OSD: 4.5.13 Description of problem: I ran iperf3 arranging the deployments so that server and client pod were on separate nodes so that a know amount of network traffic was generated (4.95Gbit/s, 618Mi/s). Examining the "USE Method / Node" dashboard and "USE Method / Cluster" I noticed that the Network Utilisation for the Received traffic is twice that expected (1.227Gi/s). The Transmit figures are as expected (611Mi/s). By querying Prometheus directly, I see that instance:node_network_receive_bytes_excluding_lo:rate1m that is reporting a doubled value. instance:node_network_transmit_bytes_excluding_lo:rate1m node_network_receive_bytes_total/node_network_transmit_bytes_total are unaffected. They give figures that tally with the work generated by iperf3. Version-Release number of selected component (if applicable): 4.5.11 / 4.5.13 How reproducible: 100% Steps to Reproduce: 1. Deploy iperf3 server/client (https://github.com/k-wall/iperf3-yamls) 2. Use OpenShift Console to view the Graphana dashboard. Actual results: Received traffic is reported twice the expected value. Expected results: Network utilisation to be reported faithfully. Additional info:
Created attachment 1721546 [details] NetUtilisatiuonUseMethodCluster
Created attachment 1721547 [details] NetUtilisationUseMethodNode
Created attachment 1721548 [details] instance_node_network_receive_bytes_excluding_lo_rate
Created attachment 1721550 [details] iperf-yamls.tar.gz
Can you run the following queries in the Prometheus UI: sum by(device,instance) (rate(node_network_receive_bytes_total{job="node-exporter",instance="xxx",device!="lo"}[1m])) sum by(device,instance) (rate(node_network_transmit_bytes_total{job="node-exporter",node="xxx",device!="lo"}[1m])) That should help to see if there the network traffic is accounted for 2 devices.

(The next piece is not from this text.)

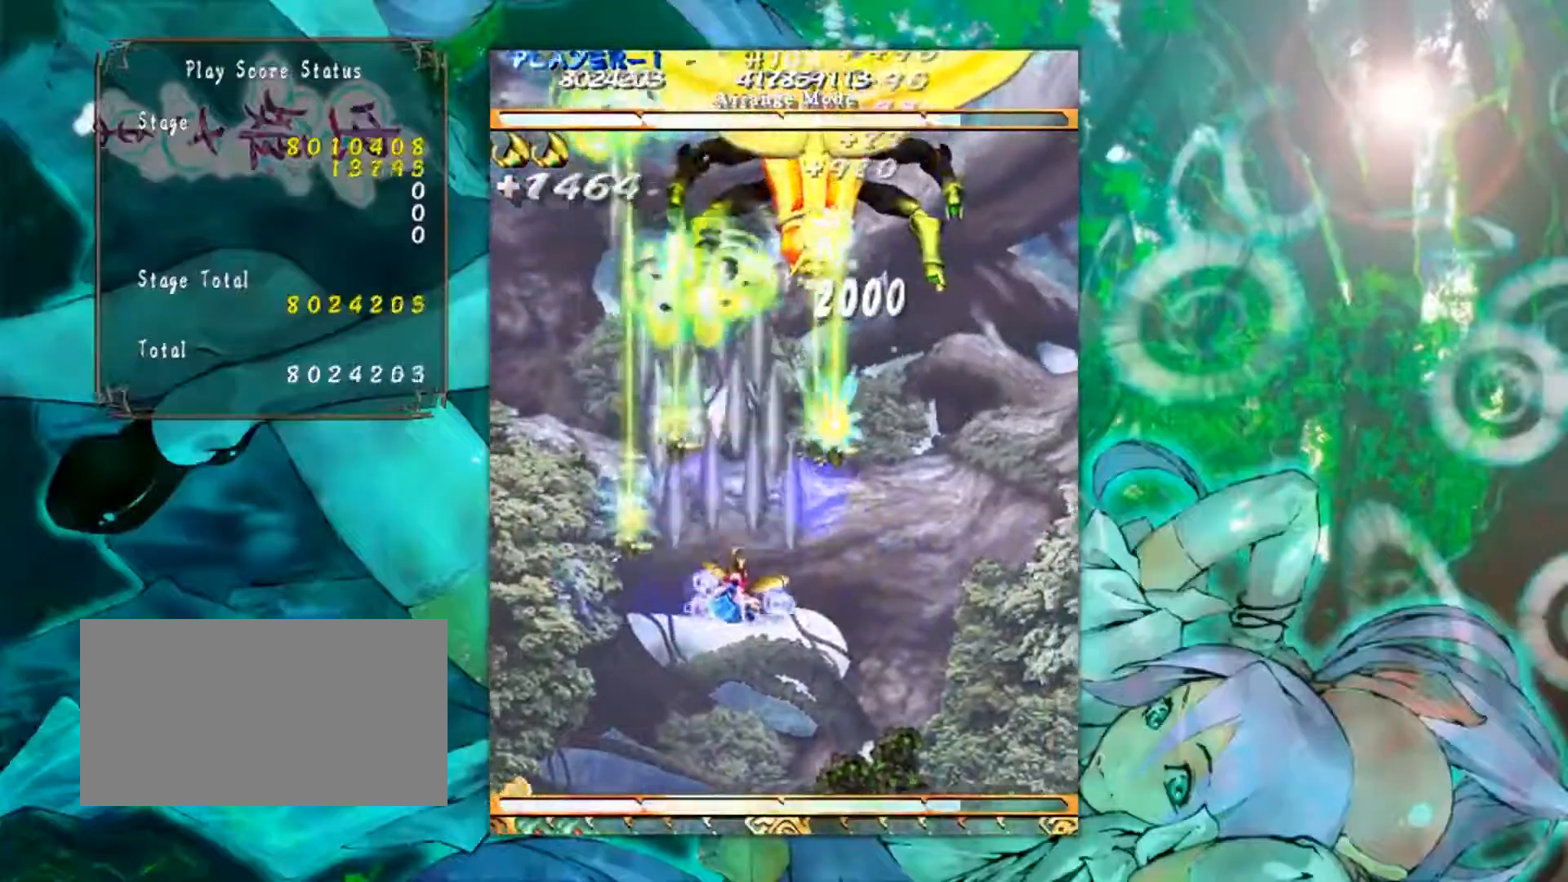
{"buttons": [], "left_stick": "down", "events": [[251, "left_stick", "down"], [401, "left_stick", "down-left"], [501, "left_stick", "down"]]}
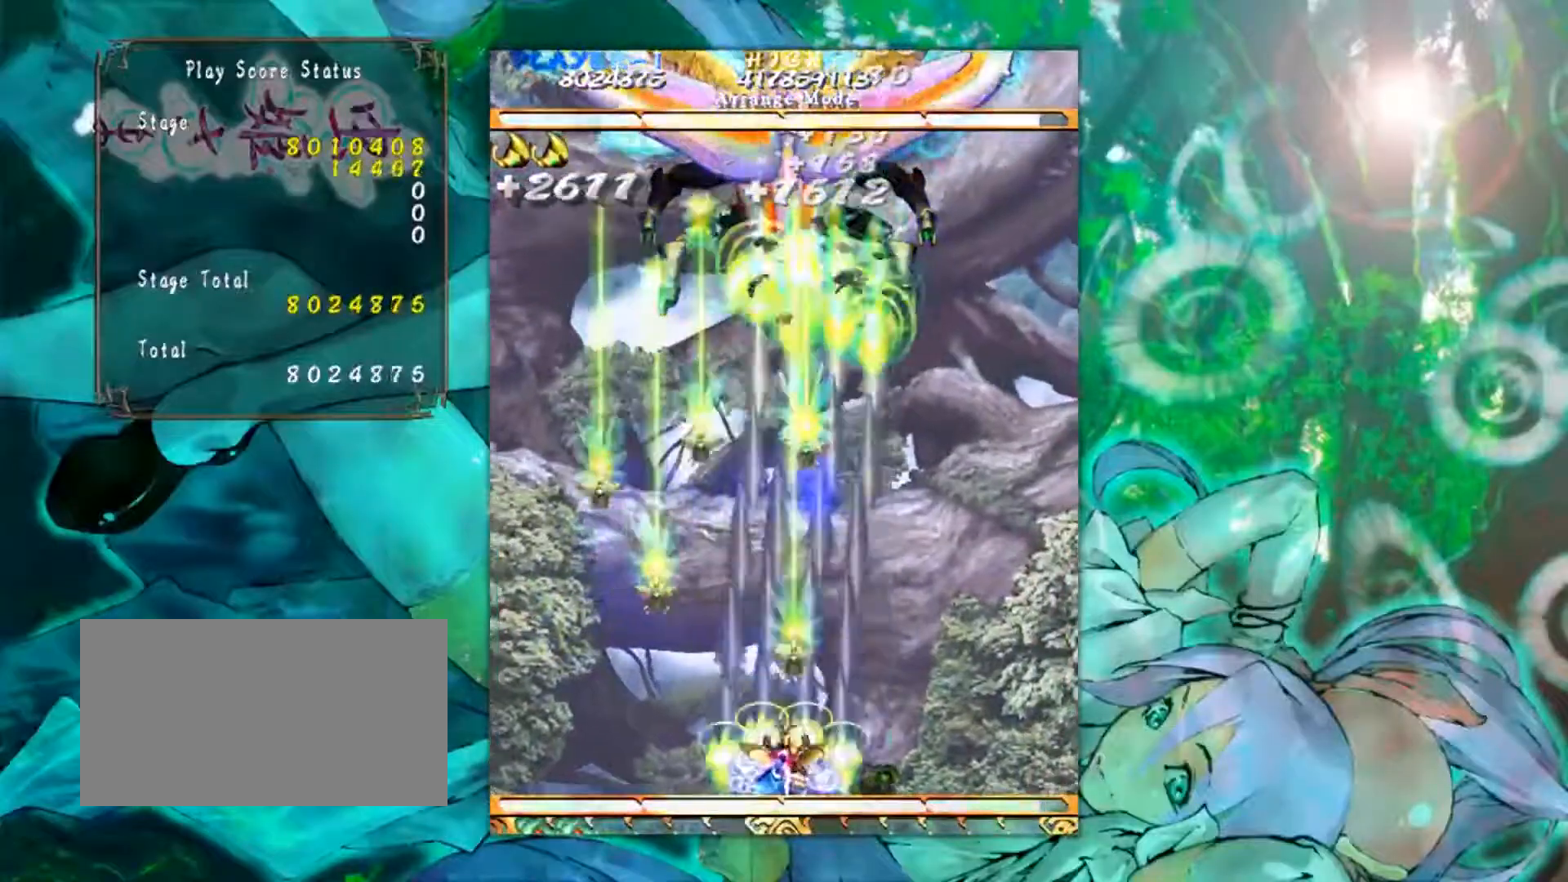
{"buttons": [], "left_stick": "right", "events": [[133, "left_stick", "down-right"], [233, "left_stick", "right"]]}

I cleaned up my yamls to reproduce the problem. Use these rather than the zip: https://github.com/k-wall/iperf3-yamls So running with these files, I have: kwall@ovpn-113-108 iperf3-yamls % KUBECONFIG=~/src/mk-performance-tests/kafka-config oc get pod -o wide NAME READY STATUS RESTARTS AGE IP NODE NOMINATED NODE READINESS GATES iperf3-client-6bbd6759f7-fxfl2 1/1 Running 0 8m21s 10.128.2.9 ip-10-0-182-239.ec2.internal <none> <none> iperf3-server-749d7b7468-kwdgb 1/1 Running 0 8m20s 10.128.6.7 ip-10-0-143-179.ec2.internal <none> <none> Producing this work: [ 5] 346.00-347.00 sec 590 MBytes 4.95 Gbits/sec 0 2.41 MBytes [ 5] 347.00-348.00 sec 589 MBytes 4.94 Gbits/sec 0 2.41 MBytes [ 5] 348.00-349.00 sec 589 MBytes 4.94 Gbits/sec 14 2.41 MBytes [ 5] 349.00-350.00 sec 590 MBytes 4.95 Gbits/sec 14 2.41 MBytes [ 5] 350.00-351.00 sec 589 MBytes 4.94 Gbits/sec 0 2.41 MBytes [ 5] 351.00-352.00 sec 590 MBytes 4.95 Gbits/sec 0 2.41 MBytes [ 5] 352.00-353.00 sec 590 MBytes 4.95 Gbits/sec 0 2.41 MBytes [ 5] 353.00-354.00 sec 589 MBytes 4.94 Gbits/sec 0 2.41 MBytes [ 5] 354.00-355.00 sec 590 MBytes 4.95 Gbits/sec 0 2.41 MBytes [ 5] 355.00-356.00 sec 590 MBytes 4.95 Gbits/sec 0 2.41 MBytes [ 5] 356.00-357.00 sec 589 MBytes 4.94 Gbits/sec 0 2.41 MBytes [ 5] 357.00-358.00 sec 590 MBytes 4.95 Gbits/sec 0 2.41 MBytes [ 5] 358.00-359.00 sec 590 MBytes 4.95 Gbits/sec 0 2.41 MBytes [ 5] 359.00-360.00 sec 589 MBytes 4.94 Gbits/sec 0 2.41 MBytes I attach the screenshots of the queries you requested (with the instance being the server pod)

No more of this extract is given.